Right now, the phantom throttling phenomenon is still not well understood.
Overclocker der8auer has mentioned that it could be caused by CPUz not reacting fast enough to actual clock frequency changes. On the other hand, the tests that Silicon Lottery and myself have done seem to show the that there really is no drop in clock frequency at all.
Initially, I observed this effect only with AVX512 code and thus hypothesized that the mechanism behind the throttling is the shutdown of the dedicated 512-bit FMA. But others have found that phantom throttling also occurs on AVX and scalar code as well. In short, much more investigation is needed. The lack of AVX512 programs out there certainly doesn't help and is partially why I'm rushing this release of y-cruncher v0.7.3.
Currently, there are no known reliable ways of stopping the throttling and results vary heavily by motherboard manufacturer. But maxing out thermal limits and disabling all thermal protections seems to help. (Don't try this at home if you don't know what you're doing or you aren't at least moderately experienced in overclocking. You can destroy your processor and/or motherboard if you aren't careful.)
Memory bandwidth is a significant bottleneck:
y-cruncher was already slightly memory-bound on Haswell-E. Now on Skylake X, it is much worse. While I had anticpiated a memory bottleneck on Skylake X with AVX512, it seems that I've underestimated the severity of it:
(The CPU frequencies in this benchmark were chosen to be low enough to avoid any throttling or phantom throttling.)
1 billion digits of Pi - Core i9 7900X @ 3.8 GHz
Times in Seconds
Threads Memory Frequency Instruction Set
AVX2 AVX512
1 thread
2133 MHz 444.434 325.543
3200 MHz 438.432 319.737
20 threads
2133 MHz 51.884 45.658
3200 MHz 47.672 39.723
In the single threaded benchmarks, the memory frequency has less than 2% effect for both AVX2 and AVX512. Multi-threaded, that jumps to 9% and 15% respectively. This is much more than is expected for a program that used to be completely compute-bound just a few years ago.
Amdahl's law and other unknown scalability issues:
In a typical y-cruncher computation, only about 80% of the CPU time is spent running vectorized code when AVX2 is used. So by Amdahl's law, even if we get perfect scaling with the AVX512, we can only cut 40% off the run-time. Right now, the single-threaded benchmarks (which are least memory-bound) are only showing 27% speedup with AVX512 over AVX2.

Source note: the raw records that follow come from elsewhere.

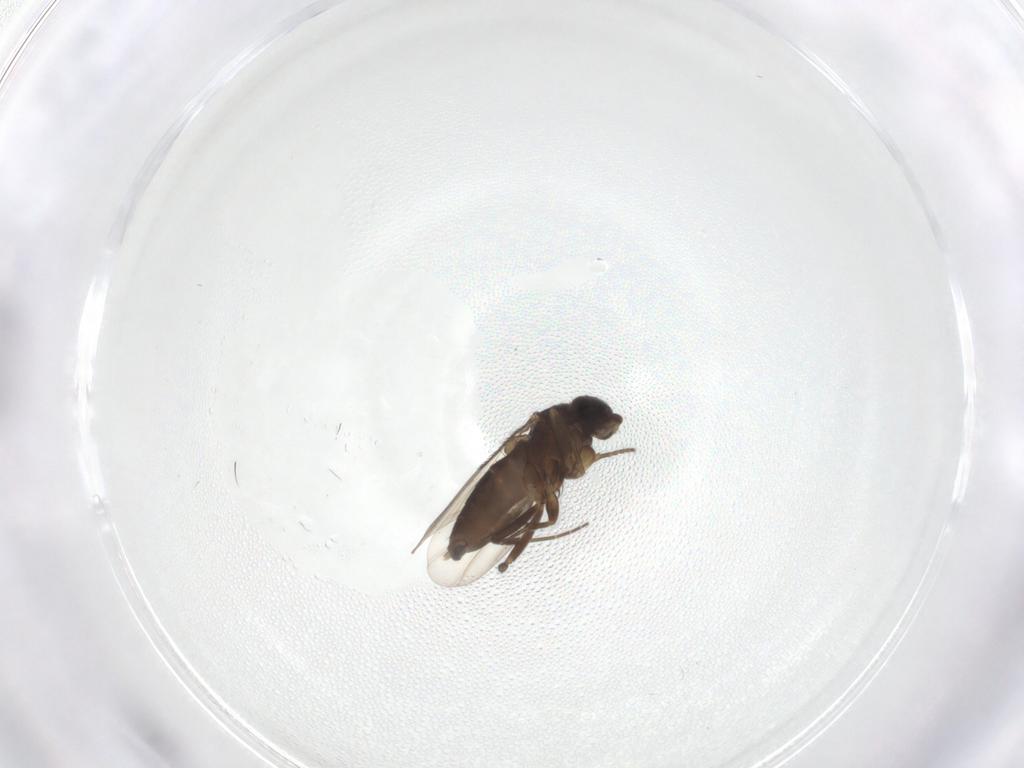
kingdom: Animalia
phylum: Arthropoda
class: Insecta
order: Diptera
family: Phoridae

This remaining 13% discrepancy is currently unresolved. Microbenchmarks of y-cruncher's AVX512 code show near perfect 2x speedups over AVX2. (Some show >2x thanks to the increased register count.) But this speedup seems to drop off as the data sizes increase - even while still fitting in cache. This seems to hint at unknown bottlenecks within the L2 and L3 caches. The fact that cache sizes haven't increased along with wider the SIMD also doesn't help.

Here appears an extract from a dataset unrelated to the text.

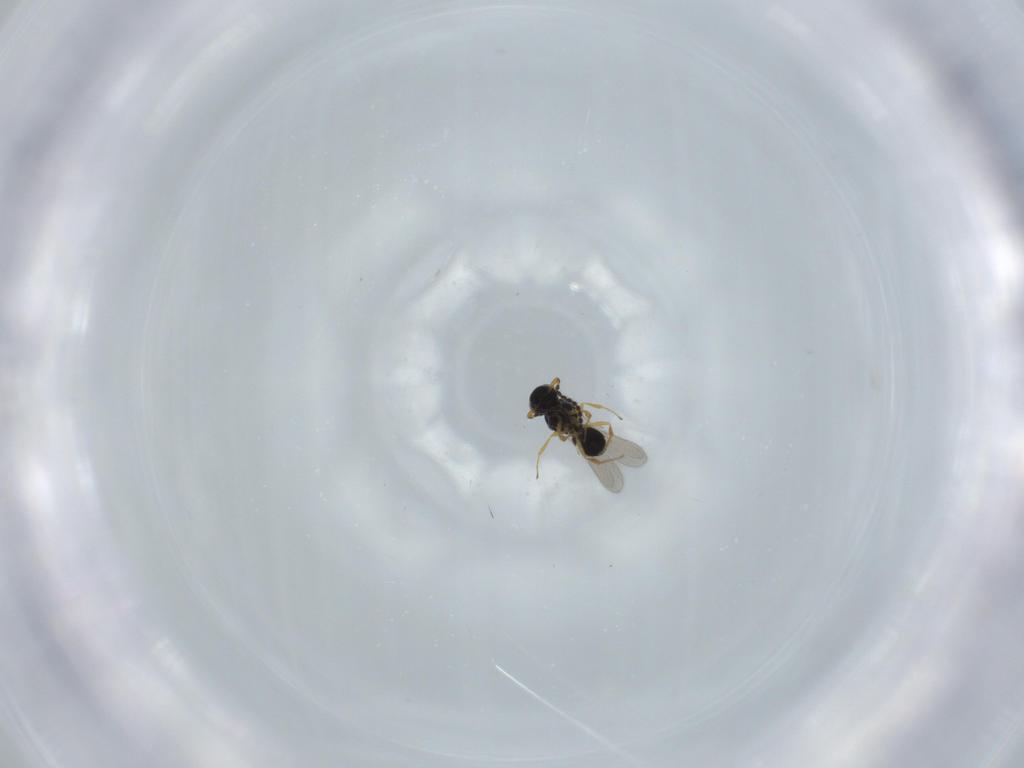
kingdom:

For now, investigation is difficult because none of my performance profilers support Skylake X yet.
Implications for Stress-Testing:
y-cruncher's failure to achieve a decent speedup for AVX512 also means that it is unable to put a heavy load on the AVX512 computation units. Therefore it is not a great stress-test for Skylake X with full AVX512.
But there is one y-cruncher feature which seems to be unaffected - the BBP benchmark.

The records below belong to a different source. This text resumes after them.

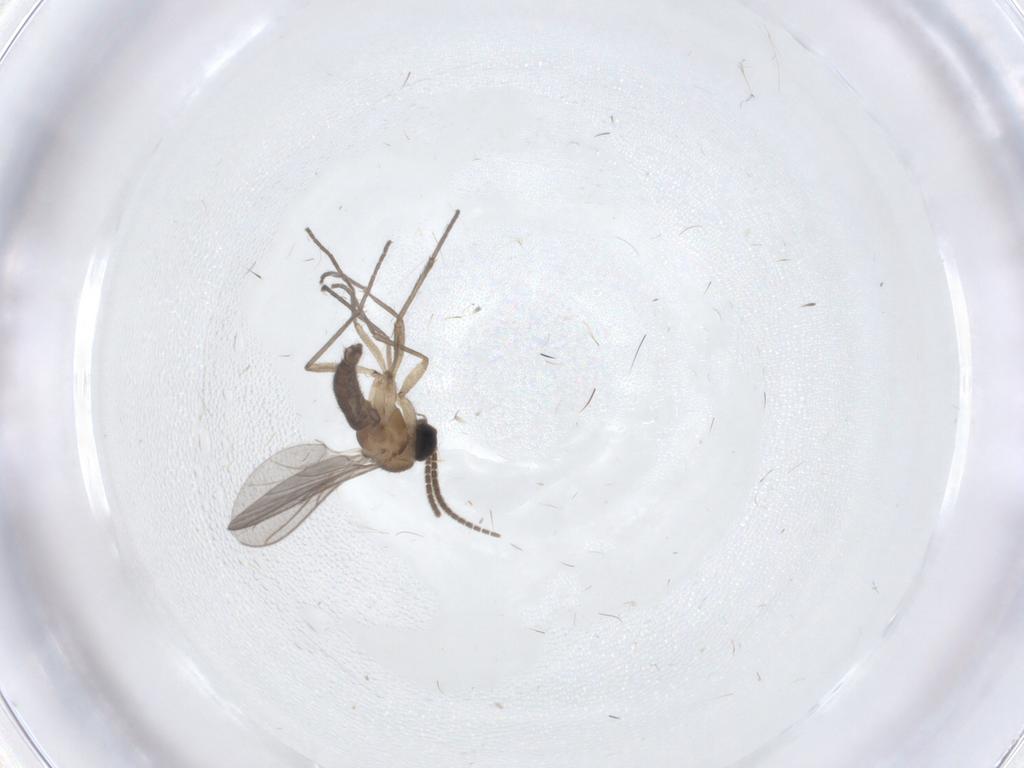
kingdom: Animalia
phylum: Arthropoda
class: Insecta
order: Diptera
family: Sciaridae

The BBP benchmark feature is contained entirely in cache is thus free of the memory bottleneck. It is able to put a much higher stress than the stress-tester and the computations. So if you run the BBP benchmark (option 4) and set the offset to 100 billion, you can still put a pretty heavy load on your AVX512-capable processor.
A future version of y-cruncher will revamp the stress-tester to incorporate the BBP benchmark as well as other possible improvements.